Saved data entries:
------------------------------------------------------------------------

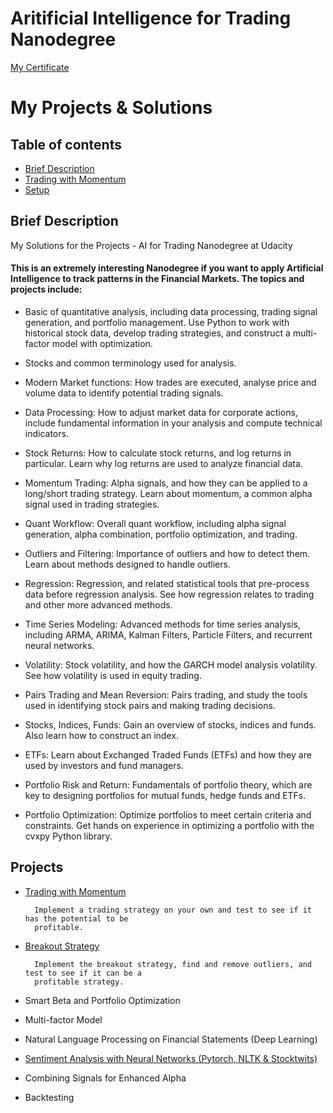 # Aritificial Intelligence for Trading Nanodegree 
[My Certificate](https://confirm.udacity.com/KZ9E4ZVH)

# My Projects & Solutions

## Table of contents
* [Brief Description](#brief-description)
* [Trading with Momentum](#trading-momentum)
* [Setup](#setup)

## Brief Description

My Solutions for the Projects - AI for Trading Nanodegree at Udacity

#### This is an extremely interesting Nanodegree if you want to apply Artificial Intelligence to track patterns in the Financial Markets. The topics and projects include:

* Basic of quantitative analysis, including data processing, trading signal generation, and portfolio management. Use Python to work with historical stock data, develop trading strategies, and construct a multi-factor model with optimization.

* Stocks and common terminology used for analysis.

* Modern Market functions: How trades are executed, analyse price and volume data to identify potential trading signals.

* Data Processing: How to adjust market data for corporate actions, include fundamental information in your analysis and compute technical indicators.

* Stock Returns: How to calculate stock returns, and log returns in particular. Learn why log returns are used to analyze financial data.

* Momentum Trading: Alpha signals, and how they can be applied to a long/short trading strategy. Learn about momentum, a common alpha signal used in trading strategies.

* Quant Workflow: Overall quant workflow, including alpha signal generation, alpha combination, portfolio optimization, and trading.

* Outliers and Filtering: Importance of outliers and how to detect them. Learn about methods designed to handle outliers.

* Regression: Regression, and related statistical tools that pre-process data before regression analysis. See how regression relates to trading and other more advanced methods.

* Time Series Modeling: Advanced methods for time series analysis, including ARMA, ARIMA, Kalman Filters, Particle Filters, and recurrent neural networks.

* Volatility: Stock volatility, and how the GARCH model analysis volatility. See how volatility is used in equity trading.

* Pairs Trading and Mean Reversion: Pairs trading, and study the tools used in identifying stock pairs and making trading decisions.

* Stocks, Indices, Funds: Gain an overview of stocks, indices and funds. Also learn how to construct an index.

* ETFs: Learn about Exchanged Traded Funds (ETFs) and how they are used by investors and fund managers.

* Portfolio Risk and Return: Fundamentals of portfolio theory, which are key to designing portfolios for mutual funds, hedge funds and ETFs.

* Portfolio Optimization: Optimize portfolios to meet certain criteria and constraints. Get hands on experience in optimizing a portfolio with the cvxpy Python library.

## Projects

* [Trading with Momentum](https://github.com/jseluis/AI_for_Trading/tree/main/Trading_with_Momentum)
        
        Implement a trading strategy on your own and test to see if it has the potential to be 
        profitable.

* [Breakout Strategy](https://github.com/jseluis/Artificial_Intelligence_for_Trading/tree/main/Breakout_Strategy)

        Implement the breakout strategy, find and remove outliers, and test to see if it can be a 
        profitable strategy.

* Smart Beta and Portfolio Optimization

* Multi-factor Model

* Natural Language Processing on Financial Statements (Deep Learning)

* [Sentiment Analysis with Neural Networks (Pytorch, NLTK & Stocktwits)](https://github.com/jseluis/Artificial_Intelligence_for_Trading/tree/main/Sentiment_Analysis_with_Neural_Networks)

* Combining Signals for Enhanced Alpha

* Backtesting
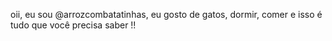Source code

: oii, eu sou @arrozcombatatinhas,
eu gosto de gatos, dormir, comer e
isso é tudo que você precisa saber !!
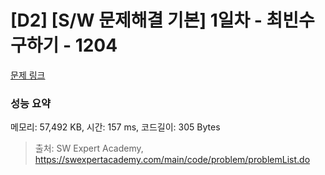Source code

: # [D2] [S/W 문제해결 기본] 1일차 - 최빈수 구하기 - 1204 

[문제 링크](https://swexpertacademy.com/main/code/problem/problemDetail.do?contestProbId=AV13zo1KAAACFAYh) 

### 성능 요약

메모리: 57,492 KB, 시간: 157 ms, 코드길이: 305 Bytes



> 출처: SW Expert Academy, https://swexpertacademy.com/main/code/problem/problemList.do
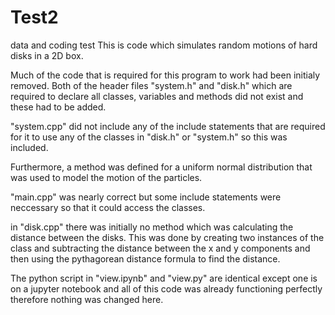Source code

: # Test2
data and coding test
This is code which simulates random motions of hard disks in a 2D box. 

Much of the code that is required for this program to work had been initialy removed.
Both of the header files "system.h" and "disk.h" which are required to declare all classes, variables and methods did not exist and these had to be added. 

"system.cpp" did not include any of the include statements that are required for it to use any of the classes in "disk.h" or "system.h" so this was included. 

Furthermore, a method was defined for a uniform normal distribution that was used to model the motion of the particles.

"main.cpp" was nearly correct but some include statements were neccessary so that it could access the classes.

in "disk.cpp" there was initially no method which was calculating the distance between the disks. This was done by creating two instances of the class and subtracting the distance between the x and y components and then using the pythagorean distance formula to find the distance.

The python script in "view.ipynb" and "view.py" are identical except one is on a jupyter notebook and all of this code was already functioning perfectly therefore nothing was changed here.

------------------------------------------------------------------------

* _Problem statement_
Convert everything in the data from the line containing "[Sentiment Analysis with" down to the line containing "Both of the" into a JSON array of strings, one string per line, with blank lines skipped. Omit the pictures from the output.

* _Answer section_
[
  "* [Sentiment Analysis with Neural Networks (Pytorch, NLTK & Stocktwits)](https://github.com/jseluis/Artificial_Intelligence_for_Trading/tree/main/Sentiment_Analysis_with_Neural_Networks)",
  "* Combining Signals for Enhanced Alpha",
  "* Backtesting",
  "Source code",
  ": oii, eu sou @arrozcombatatinhas,",
  "eu gosto de gatos, dormir, comer e",
  "isso é tudo que você precisa saber !!",
  "Source code",
  ": # [D2] [S/W 문제해결 기본] 1일차 - 최빈수 구하기 - 1204 ",
  "[문제 링크](https://swexpertacademy.com/main/code/problem/problemDetail.do?contestProbId=AV13zo1KAAACFAYh) ",
  "### 성능 요약",
  "메모리: 57,492 KB, 시간: 157 ms, 코드길이: 305 Bytes",
  "> 출처: SW Expert Academy, https://swexpertacademy.com/main/code/problem/problemList.do",
  "Source code",
  ": # Test2",
  "data and coding test",
  "This is code which simulates random motions of hard disks in a 2D box. ",
  "Much of the code that is required for this program to work had been initialy removed.",
  "Both of the header files \"system.h\" and \"disk.h\" which are required to declare all classes, variables and methods did not exist and these had to be added. "
]